— Data to process —

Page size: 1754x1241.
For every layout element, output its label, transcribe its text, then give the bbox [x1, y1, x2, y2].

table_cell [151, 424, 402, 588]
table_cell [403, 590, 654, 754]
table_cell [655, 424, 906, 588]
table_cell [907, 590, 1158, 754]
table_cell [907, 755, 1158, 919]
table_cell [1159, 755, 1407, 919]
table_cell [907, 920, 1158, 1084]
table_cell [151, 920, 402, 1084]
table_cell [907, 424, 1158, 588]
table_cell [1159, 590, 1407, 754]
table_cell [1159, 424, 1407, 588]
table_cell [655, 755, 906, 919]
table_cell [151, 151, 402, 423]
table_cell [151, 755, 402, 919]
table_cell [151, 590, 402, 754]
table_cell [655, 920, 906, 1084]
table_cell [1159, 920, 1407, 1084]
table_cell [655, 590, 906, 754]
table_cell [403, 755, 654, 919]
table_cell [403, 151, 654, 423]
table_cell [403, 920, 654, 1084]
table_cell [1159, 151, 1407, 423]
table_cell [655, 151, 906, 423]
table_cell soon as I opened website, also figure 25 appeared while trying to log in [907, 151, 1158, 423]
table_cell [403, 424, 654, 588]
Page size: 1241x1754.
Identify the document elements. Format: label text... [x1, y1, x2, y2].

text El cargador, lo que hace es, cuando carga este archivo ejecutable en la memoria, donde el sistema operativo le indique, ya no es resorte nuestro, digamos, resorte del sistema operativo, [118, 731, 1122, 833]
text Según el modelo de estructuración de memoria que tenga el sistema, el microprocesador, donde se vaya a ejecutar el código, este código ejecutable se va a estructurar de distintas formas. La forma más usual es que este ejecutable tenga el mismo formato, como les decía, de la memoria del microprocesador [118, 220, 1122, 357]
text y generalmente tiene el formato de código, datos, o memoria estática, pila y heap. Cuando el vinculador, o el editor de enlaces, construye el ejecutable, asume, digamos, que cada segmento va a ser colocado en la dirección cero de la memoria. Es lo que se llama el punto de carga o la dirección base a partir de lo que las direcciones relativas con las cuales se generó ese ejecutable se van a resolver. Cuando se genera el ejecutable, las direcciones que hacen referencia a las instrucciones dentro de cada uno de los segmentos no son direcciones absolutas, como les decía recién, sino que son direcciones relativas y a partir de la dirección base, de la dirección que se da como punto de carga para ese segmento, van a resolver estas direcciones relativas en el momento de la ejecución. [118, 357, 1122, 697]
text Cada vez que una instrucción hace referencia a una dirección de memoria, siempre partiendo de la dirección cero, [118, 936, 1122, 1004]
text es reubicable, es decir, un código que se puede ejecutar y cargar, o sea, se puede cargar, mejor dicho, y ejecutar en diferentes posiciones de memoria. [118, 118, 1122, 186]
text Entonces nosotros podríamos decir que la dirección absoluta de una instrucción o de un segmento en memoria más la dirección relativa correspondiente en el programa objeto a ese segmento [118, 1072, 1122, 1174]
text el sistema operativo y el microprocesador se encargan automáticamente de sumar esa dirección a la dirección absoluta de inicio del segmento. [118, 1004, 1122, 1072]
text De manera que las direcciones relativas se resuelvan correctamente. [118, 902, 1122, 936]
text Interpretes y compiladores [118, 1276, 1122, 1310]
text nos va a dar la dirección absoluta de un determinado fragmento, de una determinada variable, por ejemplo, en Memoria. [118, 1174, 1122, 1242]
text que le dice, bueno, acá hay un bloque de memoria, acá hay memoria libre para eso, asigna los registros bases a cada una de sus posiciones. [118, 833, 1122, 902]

— Objective —
Please write out all of the records above, line for line, without changing anything.

— Full solution —
Page size: 1754x1241.
For every layout element, output its label, transcribe its text, then give the bbox [x1, y1, x2, y2].

table_cell [151, 424, 402, 588]
table_cell [403, 590, 654, 754]
table_cell [655, 424, 906, 588]
table_cell [907, 590, 1158, 754]
table_cell [907, 755, 1158, 919]
table_cell [1159, 755, 1407, 919]
table_cell [907, 920, 1158, 1084]
table_cell [151, 920, 402, 1084]
table_cell [907, 424, 1158, 588]
table_cell [1159, 590, 1407, 754]
table_cell [1159, 424, 1407, 588]
table_cell [655, 755, 906, 919]
table_cell [151, 151, 402, 423]
table_cell [151, 755, 402, 919]
table_cell [151, 590, 402, 754]
table_cell [655, 920, 906, 1084]
table_cell [1159, 920, 1407, 1084]
table_cell [655, 590, 906, 754]
table_cell [403, 755, 654, 919]
table_cell [403, 151, 654, 423]
table_cell [403, 920, 654, 1084]
table_cell [1159, 151, 1407, 423]
table_cell [655, 151, 906, 423]
table_cell soon as I opened website, also figure 25 appeared while trying to log in [907, 151, 1158, 423]
table_cell [403, 424, 654, 588]
Page size: 1241x1754.
Identify the document elements. Format: label text... [x1, y1, x2, y2].

text El cargador, lo que hace es, cuando carga este archivo ejecutable en la memoria, donde el sistema operativo le indique, ya no es resorte nuestro, digamos, resorte del sistema operativo, [118, 731, 1122, 833]
text Según el modelo de estructuración de memoria que tenga el sistema, el microprocesador, donde se vaya a ejecutar el código, este código ejecutable se va a estructurar de distintas formas. La forma más usual es que este ejecutable tenga el mismo formato, como les decía, de la memoria del microprocesador [118, 220, 1122, 357]
text y generalmente tiene el formato de código, datos, o memoria estática, pila y heap. Cuando el vinculador, o el editor de enlaces, construye el ejecutable, asume, digamos, que cada segmento va a ser colocado en la dirección cero de la memoria. Es lo que se llama el punto de carga o la dirección base a partir de lo que las direcciones relativas con las cuales se generó ese ejecutable se van a resolver. Cuando se genera el ejecutable, las direcciones que hacen referencia a las instrucciones dentro de cada uno de los segmentos no son direcciones absolutas, como les decía recién, sino que son direcciones relativas y a partir de la dirección base, de la dirección que se da como punto de carga para ese segmento, van a resolver estas direcciones relativas en el momento de la ejecución. [118, 357, 1122, 697]
text Cada vez que una instrucción hace referencia a una dirección de memoria, siempre partiendo de la dirección cero, [118, 936, 1122, 1004]
text es reubicable, es decir, un código que se puede ejecutar y cargar, o sea, se puede cargar, mejor dicho, y ejecutar en diferentes posiciones de memoria. [118, 118, 1122, 186]
text Entonces nosotros podríamos decir que la dirección absoluta de una instrucción o de un segmento en memoria más la dirección relativa correspondiente en el programa objeto a ese segmento [118, 1072, 1122, 1174]
text el sistema operativo y el microprocesador se encargan automáticamente de sumar esa dirección a la dirección absoluta de inicio del segmento. [118, 1004, 1122, 1072]
text De manera que las direcciones relativas se resuelvan correctamente. [118, 902, 1122, 936]
text Interpretes y compiladores [118, 1276, 1122, 1310]
text nos va a dar la dirección absoluta de un determinado fragmento, de una determinada variable, por ejemplo, en Memoria. [118, 1174, 1122, 1242]
text que le dice, bueno, acá hay un bloque de memoria, acá hay memoria libre para eso, asigna los registros bases a cada una de sus posiciones. [118, 833, 1122, 902]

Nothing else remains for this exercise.